═══ Selected text ═══

Finally, by concatenating the keypoint features of all layers, the final feature of the keypoint

p_{i}

is obtained:

\begin{matrix} f_{i}^{(p v)} = [f_{i}^{(p v_{1})}, f_{i}^{(p v_{2})}, f_{i}^{(p v_{3})}, f_{i}^{(p v_{4})}], f o r i = 1, \dots, n \end{matrix}

(3)

The above is the whole content of the voxel set abstraction module. When using the set abstraction of PointNet++ [9] to extract the surrounding neighborhood features, multiple scales are used to extract the surrounding voxel features. Although good results have been achieved, it cannot fully adapt to problems such as different object scales, different point cloud densities, clutter, etc., resulting in some objects not being detected. For example, sometimes the keypoints are far from the object or the center of the object, and the features extracted by the key points cannot well-represent the shape of the object and cannot fully adapt to objects of different sizes, which may easily cause wrong detection results and lead to a decrease in accuracy.

3.3. Deformable Convolution

In 2D object detection, deformable convolution has shown its powerful ability. Deformable convolution can adaptively shift the position of sampling points to a place with richer feature information, so as to sample richer feature information and fully adapt to objects of different sizes, as shown in Figure 3.

The core of 2D convolution is the convolution kernel R, which is used to sample the feature map x. The convolution kernel determines the size of the receptive field, such as the 3 × 3 kernel:

\begin{matrix} R = {(- 1, 1), (- 1, 0), \dots, (0, 1), (1, 1)} \end{matrix}

(4)

In order to achieve each position

p_{0}

on the output feature map y, we have

\begin{matrix} y (p_{0}) = \sum_{p_{n} \in R} w (p_{n}) \cdot x (p_{0} + p_{n}) \end{matrix}

(5)

where

p_{n}

is each position in the convolution kernel R.

In deformable convolution, the convolution kernel R uses the offset

{Δ p_{n} | n = 1, \dots, N}

to obtain a new sampling position, where

N = | R |

. Equation (5) becomes:

\begin{matrix} y (p_{0}) = \sum_{p_{n} \in R} w (p_{n}) \cdot x (p_{0} + p_{n} + Δ p_{n}) \end{matrix}

(6)

Now, the position of the convolution kernel sampling is

p_{n} + Δ p_{n}

. Since the offset

Δ p_{n}

is usually a fraction, Equation (6) is realized by bilinear interpolation as:

\begin{matrix} x (p) = \sum_{q} E (q, p) \cdot x (q) \end{matrix}

(7)

where p represents any (fractional) position (

p = p_{0} + p_{n} + Δ p_{n}

in Equation (6)), q enumerates all integral spatial positions in the feature map x, and

E (\cdot, \cdot)

is the bilinear interpolation kernel. Note that E is two-dimensional. It is split into two 1D kernels:

\begin{matrix} E (q, p) = e (q_{x}, p_{x}) \cdot e (q_{y}, p_{y}) \end{matrix}

(8)

where

e (a, b) = m a x (0, 1 - | a - b |)

.

═══ Data for processing ═══

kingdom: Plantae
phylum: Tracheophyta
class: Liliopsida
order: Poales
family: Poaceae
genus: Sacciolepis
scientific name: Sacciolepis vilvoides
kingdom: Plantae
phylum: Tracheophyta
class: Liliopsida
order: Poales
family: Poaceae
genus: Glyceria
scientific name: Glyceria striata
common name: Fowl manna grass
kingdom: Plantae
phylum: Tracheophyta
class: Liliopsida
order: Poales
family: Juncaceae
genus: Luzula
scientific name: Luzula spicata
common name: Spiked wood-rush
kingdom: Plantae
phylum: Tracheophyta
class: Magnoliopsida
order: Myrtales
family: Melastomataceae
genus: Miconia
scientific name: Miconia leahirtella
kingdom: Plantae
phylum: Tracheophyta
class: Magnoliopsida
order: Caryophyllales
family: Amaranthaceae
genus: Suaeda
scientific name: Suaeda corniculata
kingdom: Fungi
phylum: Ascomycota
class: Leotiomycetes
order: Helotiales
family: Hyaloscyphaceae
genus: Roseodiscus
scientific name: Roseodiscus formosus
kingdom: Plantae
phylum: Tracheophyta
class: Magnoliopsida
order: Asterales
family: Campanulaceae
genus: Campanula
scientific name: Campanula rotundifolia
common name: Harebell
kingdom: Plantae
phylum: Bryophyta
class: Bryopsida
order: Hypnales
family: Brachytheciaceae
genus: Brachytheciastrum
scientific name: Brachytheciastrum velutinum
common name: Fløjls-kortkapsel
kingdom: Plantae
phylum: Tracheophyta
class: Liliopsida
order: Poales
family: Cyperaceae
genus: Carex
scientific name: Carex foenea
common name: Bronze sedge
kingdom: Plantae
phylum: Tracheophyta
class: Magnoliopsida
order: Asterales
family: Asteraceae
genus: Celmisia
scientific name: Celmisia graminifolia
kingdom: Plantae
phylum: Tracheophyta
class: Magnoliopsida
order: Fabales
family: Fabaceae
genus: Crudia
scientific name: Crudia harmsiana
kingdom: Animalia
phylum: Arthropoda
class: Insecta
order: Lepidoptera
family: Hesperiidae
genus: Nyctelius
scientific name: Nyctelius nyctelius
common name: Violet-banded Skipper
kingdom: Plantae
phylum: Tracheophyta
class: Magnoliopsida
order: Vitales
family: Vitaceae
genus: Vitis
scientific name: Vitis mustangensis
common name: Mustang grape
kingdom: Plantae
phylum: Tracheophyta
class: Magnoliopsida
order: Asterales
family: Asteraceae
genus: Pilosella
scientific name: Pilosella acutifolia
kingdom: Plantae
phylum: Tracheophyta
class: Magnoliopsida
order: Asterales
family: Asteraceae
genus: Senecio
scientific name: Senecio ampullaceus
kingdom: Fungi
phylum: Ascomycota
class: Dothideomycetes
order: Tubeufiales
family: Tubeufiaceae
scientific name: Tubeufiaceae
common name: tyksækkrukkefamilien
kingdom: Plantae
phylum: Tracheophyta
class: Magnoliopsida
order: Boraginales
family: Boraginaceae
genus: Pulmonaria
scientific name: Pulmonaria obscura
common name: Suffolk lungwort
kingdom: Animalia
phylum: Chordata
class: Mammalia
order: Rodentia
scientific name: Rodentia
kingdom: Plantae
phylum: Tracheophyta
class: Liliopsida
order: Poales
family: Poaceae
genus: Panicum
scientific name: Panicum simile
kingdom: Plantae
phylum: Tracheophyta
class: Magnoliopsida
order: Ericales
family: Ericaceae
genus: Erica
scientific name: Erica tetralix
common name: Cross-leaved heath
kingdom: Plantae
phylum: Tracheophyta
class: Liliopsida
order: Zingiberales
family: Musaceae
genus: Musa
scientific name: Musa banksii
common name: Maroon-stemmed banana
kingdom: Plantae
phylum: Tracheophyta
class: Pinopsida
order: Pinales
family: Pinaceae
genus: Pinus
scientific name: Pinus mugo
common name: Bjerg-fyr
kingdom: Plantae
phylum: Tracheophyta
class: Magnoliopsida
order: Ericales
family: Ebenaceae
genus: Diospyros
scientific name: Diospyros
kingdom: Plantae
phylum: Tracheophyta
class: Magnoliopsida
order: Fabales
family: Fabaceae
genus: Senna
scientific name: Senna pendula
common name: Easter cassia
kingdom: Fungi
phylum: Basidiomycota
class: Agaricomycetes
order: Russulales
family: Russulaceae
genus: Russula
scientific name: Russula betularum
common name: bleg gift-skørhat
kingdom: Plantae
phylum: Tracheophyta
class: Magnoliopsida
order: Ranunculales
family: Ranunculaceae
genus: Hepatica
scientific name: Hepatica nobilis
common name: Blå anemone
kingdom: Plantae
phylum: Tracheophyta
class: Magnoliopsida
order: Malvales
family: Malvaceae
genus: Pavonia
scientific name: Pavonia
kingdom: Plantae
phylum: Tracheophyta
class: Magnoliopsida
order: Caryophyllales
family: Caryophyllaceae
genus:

═══

Exercise set ->
1 > In the deformable convolution text, what method is used to realize Equation (6), since the offset is usually a fraction?
2 > Reproduce the entries word for word, covering the stretch from the line containing "scientific name: Hepatica nobilis" through the end of the entries.

Answers to each task ->
1 > Bilinear interpolation.

2 >
scientific name: Hepatica nobilis
common name: Blå anemone
kingdom: Plantae
phylum: Tracheophyta
class: Magnoliopsida
order: Malvales
family: Malvaceae
genus: Pavonia
scientific name: Pavonia
kingdom: Plantae
phylum: Tracheophyta
class: Magnoliopsida
order: Caryophyllales
family: Caryophyllaceae
genus:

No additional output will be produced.